The design principle is as follows:

Overall Effect

• The number of characters is random within a certain range

• Font size is random within a certain range

•Wave distortion (random angle within a certain range)

• Anti-identification

• Don’t over-rely on anti-identification technology

• Don't use too many character sets - poor user experience

•Anti-segmentation•

Overlapping adhesion is better than interference lines

•Backup Plan

• A completely different set of verification codes of the same strength

Now that the principles are known, it becomes easy to crack them.

But the problem is, this time the verification code of 12306 is actually a picture, and none of the above methods can be used. So can it not be cracked?

Some people think that the image memory of the 12306 website is not too large, and it can be completely stripped and then cracked. Of course, this is just talk. There is a very advanced and very primitive method called "network coding" or "human coding"

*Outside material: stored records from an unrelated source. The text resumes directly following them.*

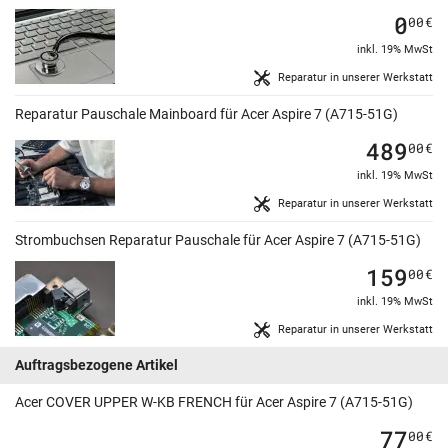
0
00
€
inkl. 19% MwSt
Reparatur in unserer Werkstatt
Reparatur Pauschale Mainboard für Acer Aspire 7 (A715-51G)
489
00
€
inkl. 19% MwSt
Reparatur in unserer Werkstatt
Strombuchsen Reparatur Pauschale für Acer Aspire 7 (A715-51G)
159
00
€
inkl. 19% MwSt
Reparatur in unserer Werkstatt
Auftragsbezogene Artikel
Acer COVER UPPER W-KB FRENCH für Acer Aspire 7 (A715-51G)
77
00
€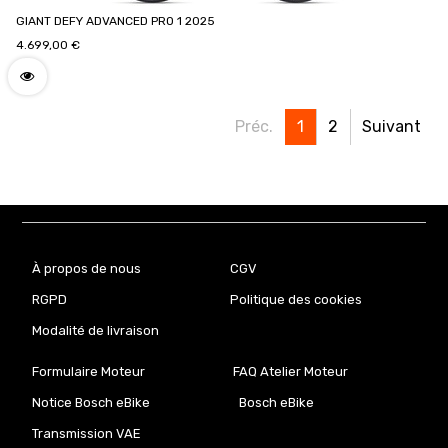
GIANT DEFY ADVANCED PRO 1 2025
4.699,00
€
Préc.
1
2
Suivant
À propos de nous
CGV
RGPD
Politique des cookies
Modalité de livraison
Formulaire Moteur
FAQ Atelier Moteur
Notice Bosch eBike
Bosch eBike
Transmission VAE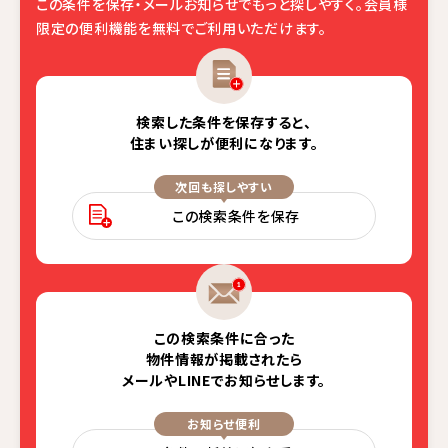
この条件を保存・メールお知らせでもっと探しやすく。
会員様
限定の便利機能を無料でご利用いただけます。
検索した条件を保存すると、
住まい探しが便利になります。
次回も探しやすい
この検索条件を保存
この検索条件に合った
物件情報が掲載されたら
メールやLINEでお知らせします。
お知らせ便利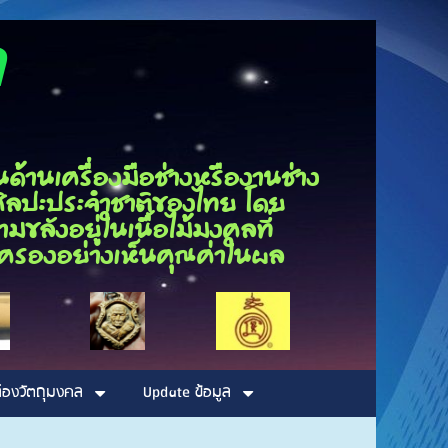
ุณกนก
นเครื่องมือช่างหรืองานช่าง
็นศิลปะประจำชาติของไทย โดย
ขลังอยู่ในเนื้อไม้มงคลที่
รอบครองอย่างเห็นคุณค่าในผล
่องวัตถุมงคล
Update ข้อมูล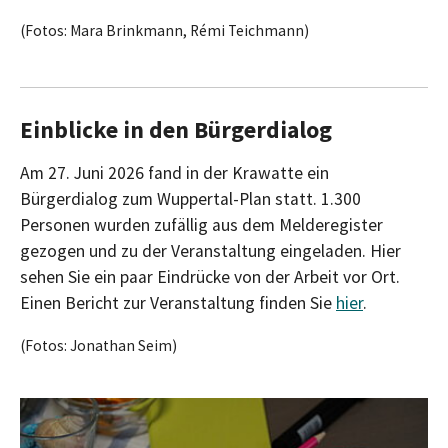
(Fotos: Mara Brinkmann, Rémi Teichmann)
Einblicke in den Bürgerdialog
Am 27. Juni 2026 fand in der Krawatte ein
Bürgerdialog zum Wuppertal-Plan statt. 1.300
Personen wurden zufällig aus dem Melderegister
gezogen und zu der Veranstaltung eingeladen. Hier
sehen Sie ein paar Eindrücke von der Arbeit vor Ort.
Einen Bericht zur Veranstaltung finden Sie
hier
.
(Fotos: Jonathan Seim)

Some technical experts send the verification code to their self-made "coding" software, and some "coding workers" use this program to input the verification code into the machine for automatic registration. The verification code that comes out is transmitted to the automatic registration machine to complete the verification.

At present, this simple and crude method can cope with the current situation.

Conclusion:

12306 has come up with a killer move this time, killing all ticket grabbing software at once. Even if the scalpers are unhappy, we can still buy tickets. This not only solves the scalper problem, but also poses a difficult problem for programmers.